The iust iudgment of God vpon the Duke of Austria. At what time this aforesaide money was payde, and the hostages giuen for the ransome of the King, I haue an olde historie which saith, that the aforesaid Duke of Austridge was shortly after plagued by God; with 5. sundry plagues.
First, with the burning of his chiefe Townes.
2. With drowning of tenne thousand of his men in a flood happening no man can tell how.
3. By turning all the eares of his corne fieldes into wormes.
4. By taking away almost all the Nobles of his land by death.
5. By breaking his owne leg falling from his horse, which leg he was compelled to cut off with his owne hands, and afterwards died of the same: who then at his death is reported to forgiue K. Richard 50000. marks, and sent home the hostages that were with him. And further a certaine booke intituled Eulogium declareth, that the sayd Limpoldus duke of Austrich fell in displeasure with the bishop of Rome and died excommunicate the next yeere after, Anno 1196.
But thus, as you haue heard, Richard the King was ransomed and deliuered from the couetuous captiuitie of the Emperor, and returning home made an ende of his voyage for Asia, which was both honourable to himselfe and to all Christian states, but to the Saracens the enemies of Christianitie, terrible and dishonourable.
1 William Little, died between 1208 and 1220. The best edition of his history is Mr Howlett’s, 1884, published in the Rolls Series. It extends from the Conquest to 1197.
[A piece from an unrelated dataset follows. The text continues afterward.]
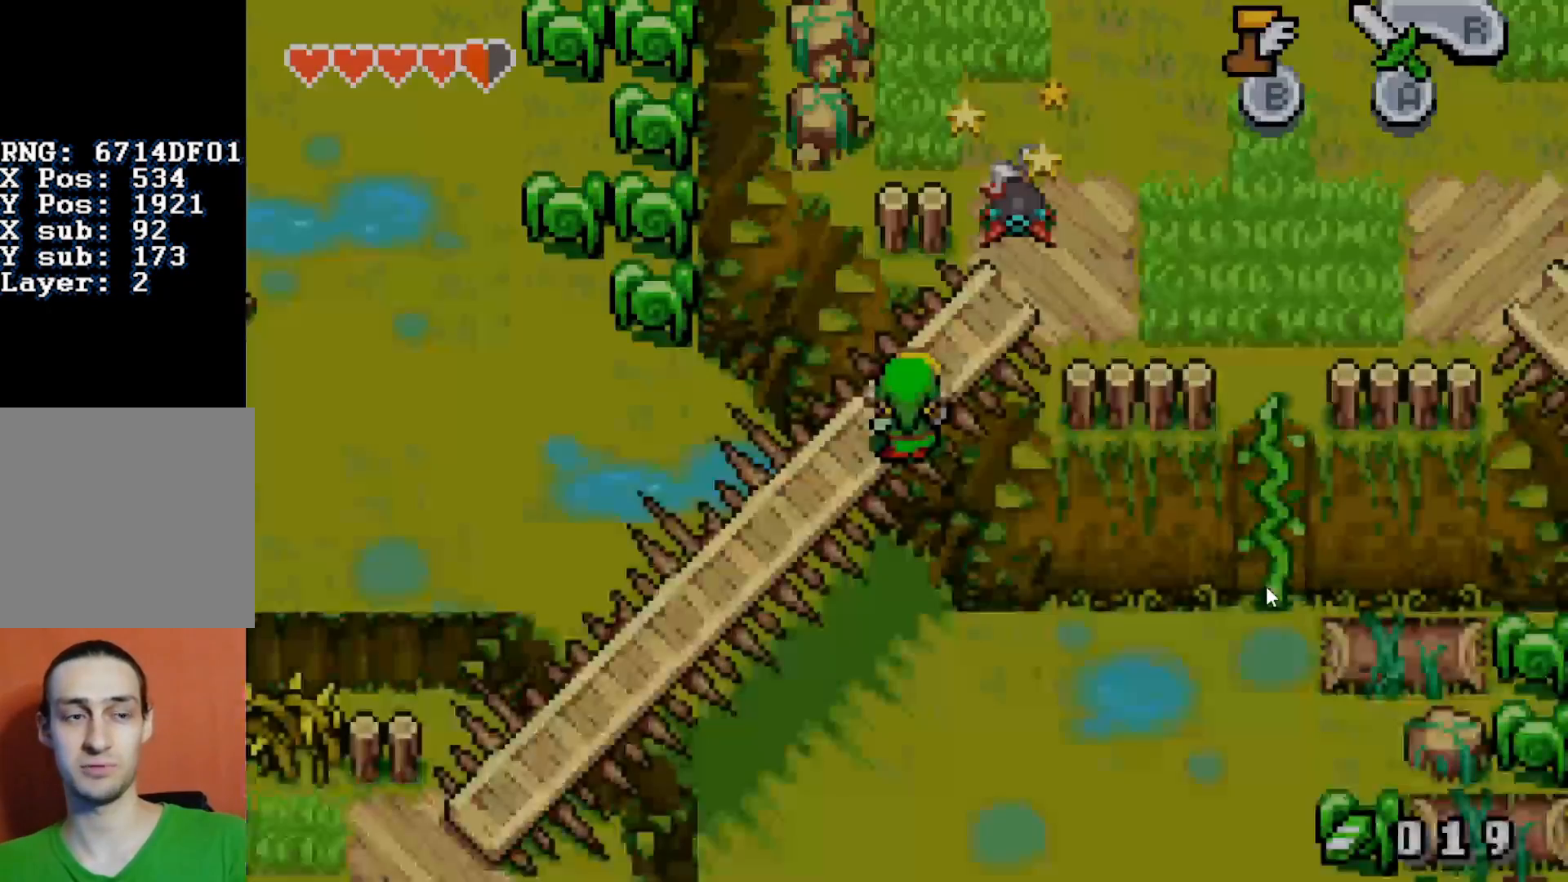
{"buttons": ["DPAD_DOWN", "DPAD_LEFT"], "events": [[67, "DPAD_DOWN", "down"], [150, "DPAD_RIGHT", "up"], [200, "B", "down"], [217, "DPAD_LEFT", "down"], [283, "B", "up"]]}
2 Roger of Hoveden, a fine old English chronicler attached to the household of Henry II. in some capacity of treasurer connected with minor abbeys and their royal dues, was also professor of theology at Oxford. His chronicle was chiefly written under Richard of the Lion Heart, and breaks off at the third year of John, 1201. It is in Latin, and is easily accessible — the Chronica Rogeri de Hovedene forming part of the magnificent Rolls Series. It is in four vols. 8vo, edited, by Professor Stubbs (London, 1871) The first part of Roger’s chronicle, beginning with the year 732, is really due to Benedict of Peterborough, under which name the king’s treasurer, Bishop Richard Fitz Neal, wrote. It professes to continue and complete Bede’s History. Roger of Hoveden is of high value for Henry II.‘s time, but for that of Richard and the first year of John he is really admirable. No circumstance is too trivial for his pen, and in this garrulous diffuseness many touches are preserved of priceless worth to us, with which better authors would have disdained to cumber their work.